_RECORDS SHOWN_:
·····

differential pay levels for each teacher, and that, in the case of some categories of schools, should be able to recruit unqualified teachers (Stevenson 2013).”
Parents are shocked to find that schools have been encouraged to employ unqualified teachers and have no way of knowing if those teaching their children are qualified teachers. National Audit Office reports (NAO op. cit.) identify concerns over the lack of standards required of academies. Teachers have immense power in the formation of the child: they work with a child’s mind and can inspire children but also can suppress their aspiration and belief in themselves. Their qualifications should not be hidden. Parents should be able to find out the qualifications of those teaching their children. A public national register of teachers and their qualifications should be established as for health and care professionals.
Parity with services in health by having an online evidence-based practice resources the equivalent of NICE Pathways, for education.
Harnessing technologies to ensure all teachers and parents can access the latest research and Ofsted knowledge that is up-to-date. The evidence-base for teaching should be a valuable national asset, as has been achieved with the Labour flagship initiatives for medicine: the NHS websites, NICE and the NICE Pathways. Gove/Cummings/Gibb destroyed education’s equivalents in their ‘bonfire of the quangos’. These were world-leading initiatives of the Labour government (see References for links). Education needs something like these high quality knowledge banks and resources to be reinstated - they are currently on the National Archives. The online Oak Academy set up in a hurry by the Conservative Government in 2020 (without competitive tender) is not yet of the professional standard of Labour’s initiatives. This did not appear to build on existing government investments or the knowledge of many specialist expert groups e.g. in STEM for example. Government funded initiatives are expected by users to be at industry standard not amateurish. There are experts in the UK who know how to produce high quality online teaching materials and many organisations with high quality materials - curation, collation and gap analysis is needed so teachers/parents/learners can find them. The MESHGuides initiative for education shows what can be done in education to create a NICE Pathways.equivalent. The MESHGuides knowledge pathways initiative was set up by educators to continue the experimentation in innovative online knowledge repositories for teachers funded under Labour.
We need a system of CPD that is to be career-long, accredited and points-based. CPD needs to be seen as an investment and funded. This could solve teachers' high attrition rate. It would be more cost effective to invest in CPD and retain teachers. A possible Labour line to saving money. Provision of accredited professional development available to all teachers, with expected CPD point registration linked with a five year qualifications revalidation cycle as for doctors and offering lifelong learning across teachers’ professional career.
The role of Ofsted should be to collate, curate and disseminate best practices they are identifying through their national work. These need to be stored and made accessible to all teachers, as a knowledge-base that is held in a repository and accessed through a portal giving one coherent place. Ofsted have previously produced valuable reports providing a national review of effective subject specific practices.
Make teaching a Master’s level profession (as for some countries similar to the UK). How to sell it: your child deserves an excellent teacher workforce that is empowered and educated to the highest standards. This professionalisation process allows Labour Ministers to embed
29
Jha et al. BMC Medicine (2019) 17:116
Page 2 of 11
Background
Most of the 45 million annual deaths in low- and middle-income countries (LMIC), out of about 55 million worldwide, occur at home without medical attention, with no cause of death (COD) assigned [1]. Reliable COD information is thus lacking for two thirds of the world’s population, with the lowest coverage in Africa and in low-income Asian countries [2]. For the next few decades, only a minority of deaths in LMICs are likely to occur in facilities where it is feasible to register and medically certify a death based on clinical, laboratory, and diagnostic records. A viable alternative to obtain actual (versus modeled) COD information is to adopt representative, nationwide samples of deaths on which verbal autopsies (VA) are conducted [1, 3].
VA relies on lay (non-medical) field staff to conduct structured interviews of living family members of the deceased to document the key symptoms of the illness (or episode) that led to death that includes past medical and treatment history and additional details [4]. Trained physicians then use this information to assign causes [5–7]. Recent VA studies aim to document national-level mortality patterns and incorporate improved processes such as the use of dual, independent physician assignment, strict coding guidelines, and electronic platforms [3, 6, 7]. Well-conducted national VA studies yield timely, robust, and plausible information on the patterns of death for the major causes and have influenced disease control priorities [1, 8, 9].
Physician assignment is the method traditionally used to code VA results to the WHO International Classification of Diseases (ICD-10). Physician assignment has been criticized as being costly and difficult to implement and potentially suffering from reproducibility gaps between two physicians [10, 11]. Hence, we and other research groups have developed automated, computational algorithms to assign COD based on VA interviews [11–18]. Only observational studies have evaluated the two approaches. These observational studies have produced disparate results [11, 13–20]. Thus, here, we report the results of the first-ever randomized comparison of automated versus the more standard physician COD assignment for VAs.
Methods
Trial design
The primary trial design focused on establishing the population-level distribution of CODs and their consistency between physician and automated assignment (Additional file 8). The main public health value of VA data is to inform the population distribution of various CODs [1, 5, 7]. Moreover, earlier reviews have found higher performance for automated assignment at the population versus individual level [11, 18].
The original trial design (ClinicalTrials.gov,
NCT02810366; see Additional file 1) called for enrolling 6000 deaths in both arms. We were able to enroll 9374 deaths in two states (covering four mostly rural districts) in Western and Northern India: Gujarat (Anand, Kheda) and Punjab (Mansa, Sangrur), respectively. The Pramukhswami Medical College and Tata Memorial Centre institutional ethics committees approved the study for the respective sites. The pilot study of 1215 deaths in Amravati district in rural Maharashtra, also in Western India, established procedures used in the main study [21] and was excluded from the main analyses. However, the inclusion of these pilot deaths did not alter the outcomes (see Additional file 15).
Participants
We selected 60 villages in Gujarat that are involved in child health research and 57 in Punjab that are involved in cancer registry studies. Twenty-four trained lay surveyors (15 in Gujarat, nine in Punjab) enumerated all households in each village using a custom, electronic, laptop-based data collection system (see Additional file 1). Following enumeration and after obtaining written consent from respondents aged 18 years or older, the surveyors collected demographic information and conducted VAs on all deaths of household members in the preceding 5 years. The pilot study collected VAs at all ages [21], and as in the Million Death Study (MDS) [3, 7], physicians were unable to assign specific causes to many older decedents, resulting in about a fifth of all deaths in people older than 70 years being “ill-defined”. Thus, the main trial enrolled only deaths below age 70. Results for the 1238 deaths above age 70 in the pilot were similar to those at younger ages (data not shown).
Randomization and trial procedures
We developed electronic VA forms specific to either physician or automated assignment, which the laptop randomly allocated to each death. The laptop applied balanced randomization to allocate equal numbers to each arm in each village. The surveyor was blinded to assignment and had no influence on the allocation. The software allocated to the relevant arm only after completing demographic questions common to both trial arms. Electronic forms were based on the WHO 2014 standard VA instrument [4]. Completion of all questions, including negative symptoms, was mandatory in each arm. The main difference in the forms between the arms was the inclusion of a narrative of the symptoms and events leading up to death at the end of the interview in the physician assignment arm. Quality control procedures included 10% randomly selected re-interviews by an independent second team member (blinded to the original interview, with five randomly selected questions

·····

Every line of the listing is to be returned exactly as given.

differential pay levels for each teacher, and that, in the case of some categories of schools, should be able to recruit unqualified teachers (Stevenson 2013).”
Parents are shocked to find that schools have been encouraged to employ unqualified teachers and have no way of knowing if those teaching their children are qualified teachers. National Audit Office reports (NAO op. cit.) identify concerns over the lack of standards required of academies. Teachers have immense power in the formation of the child: they work with a child’s mind and can inspire children but also can suppress their aspiration and belief in themselves. Their qualifications should not be hidden. Parents should be able to find out the qualifications of those teaching their children. A public national register of teachers and their qualifications should be established as for health and care professionals.
Parity with services in health by having an online evidence-based practice resources the equivalent of NICE Pathways, for education.
Harnessing technologies to ensure all teachers and parents can access the latest research and Ofsted knowledge that is up-to-date. The evidence-base for teaching should be a valuable national asset, as has been achieved with the Labour flagship initiatives for medicine: the NHS websites, NICE and the NICE Pathways. Gove/Cummings/Gibb destroyed education’s equivalents in their ‘bonfire of the quangos’. These were world-leading initiatives of the Labour government (see References for links). Education needs something like these high quality knowledge banks and resources to be reinstated - they are currently on the National Archives. The online Oak Academy set up in a hurry by the Conservative Government in 2020 (without competitive tender) is not yet of the professional standard of Labour’s initiatives. This did not appear to build on existing government investments or the knowledge of many specialist expert groups e.g. in STEM for example. Government funded initiatives are expected by users to be at industry standard not amateurish. There are experts in the UK who know how to produce high quality online teaching materials and many organisations with high quality materials - curation, collation and gap analysis is needed so teachers/parents/learners can find them. The MESHGuides initiative for education shows what can be done in education to create a NICE Pathways.equivalent. The MESHGuides knowledge pathways initiative was set up by educators to continue the experimentation in innovative online knowledge repositories for teachers funded under Labour.
We need a system of CPD that is to be career-long, accredited and points-based. CPD needs to be seen as an investment and funded. This could solve teachers' high attrition rate. It would be more cost effective to invest in CPD and retain teachers. A possible Labour line to saving money. Provision of accredited professional development available to all teachers, with expected CPD point registration linked with a five year qualifications revalidation cycle as for doctors and offering lifelong learning across teachers’ professional career.
The role of Ofsted should be to collate, curate and disseminate best practices they are identifying through their national work. These need to be stored and made accessible to all teachers, as a knowledge-base that is held in a repository and accessed through a portal giving one coherent place. Ofsted have previously produced valuable reports providing a national review of effective subject specific practices.
Make teaching a Master’s level profession (as for some countries similar to the UK). How to sell it: your child deserves an excellent teacher workforce that is empowered and educated to the highest standards. This professionalisation process allows Labour Ministers to embed
29
Jha et al. BMC Medicine (2019) 17:116
Page 2 of 11
Background
Most of the 45 million annual deaths in low- and middle-income countries (LMIC), out of about 55 million worldwide, occur at home without medical attention, with no cause of death (COD) assigned [1]. Reliable COD information is thus lacking for two thirds of the world’s population, with the lowest coverage in Africa and in low-income Asian countries [2]. For the next few decades, only a minority of deaths in LMICs are likely to occur in facilities where it is feasible to register and medically certify a death based on clinical, laboratory, and diagnostic records. A viable alternative to obtain actual (versus modeled) COD information is to adopt representative, nationwide samples of deaths on which verbal autopsies (VA) are conducted [1, 3].
VA relies on lay (non-medical) field staff to conduct structured interviews of living family members of the deceased to document the key symptoms of the illness (or episode) that led to death that includes past medical and treatment history and additional details [4]. Trained physicians then use this information to assign causes [5–7]. Recent VA studies aim to document national-level mortality patterns and incorporate improved processes such as the use of dual, independent physician assignment, strict coding guidelines, and electronic platforms [3, 6, 7]. Well-conducted national VA studies yield timely, robust, and plausible information on the patterns of death for the major causes and have influenced disease control priorities [1, 8, 9].
Physician assignment is the method traditionally used to code VA results to the WHO International Classification of Diseases (ICD-10). Physician assignment has been criticized as being costly and difficult to implement and potentially suffering from reproducibility gaps between two physicians [10, 11]. Hence, we and other research groups have developed automated, computational algorithms to assign COD based on VA interviews [11–18]. Only observational studies have evaluated the two approaches. These observational studies have produced disparate results [11, 13–20]. Thus, here, we report the results of the first-ever randomized comparison of automated versus the more standard physician COD assignment for VAs.
Methods
Trial design
The primary trial design focused on establishing the population-level distribution of CODs and their consistency between physician and automated assignment (Additional file 8). The main public health value of VA data is to inform the population distribution of various CODs [1, 5, 7]. Moreover, earlier reviews have found higher performance for automated assignment at the population versus individual level [11, 18].
The original trial design (ClinicalTrials.gov,
NCT02810366; see Additional file 1) called for enrolling 6000 deaths in both arms. We were able to enroll 9374 deaths in two states (covering four mostly rural districts) in Western and Northern India: Gujarat (Anand, Kheda) and Punjab (Mansa, Sangrur), respectively. The Pramukhswami Medical College and Tata Memorial Centre institutional ethics committees approved the study for the respective sites. The pilot study of 1215 deaths in Amravati district in rural Maharashtra, also in Western India, established procedures used in the main study [21] and was excluded from the main analyses. However, the inclusion of these pilot deaths did not alter the outcomes (see Additional file 15).
Participants
We selected 60 villages in Gujarat that are involved in child health research and 57 in Punjab that are involved in cancer registry studies. Twenty-four trained lay surveyors (15 in Gujarat, nine in Punjab) enumerated all households in each village using a custom, electronic, laptop-based data collection system (see Additional file 1). Following enumeration and after obtaining written consent from respondents aged 18 years or older, the surveyors collected demographic information and conducted VAs on all deaths of household members in the preceding 5 years. The pilot study collected VAs at all ages [21], and as in the Million Death Study (MDS) [3, 7], physicians were unable to assign specific causes to many older decedents, resulting in about a fifth of all deaths in people older than 70 years being “ill-defined”. Thus, the main trial enrolled only deaths below age 70. Results for the 1238 deaths above age 70 in the pilot were similar to those at younger ages (data not shown).
Randomization and trial procedures
We developed electronic VA forms specific to either physician or automated assignment, which the laptop randomly allocated to each death. The laptop applied balanced randomization to allocate equal numbers to each arm in each village. The surveyor was blinded to assignment and had no influence on the allocation. The software allocated to the relevant arm only after completing demographic questions common to both trial arms. Electronic forms were based on the WHO 2014 standard VA instrument [4]. Completion of all questions, including negative symptoms, was mandatory in each arm. The main difference in the forms between the arms was the inclusion of a narrative of the symptoms and events leading up to death at the end of the interview in the physician assignment arm. Quality control procedures included 10% randomly selected re-interviews by an independent second team member (blinded to the original interview, with five randomly selected questions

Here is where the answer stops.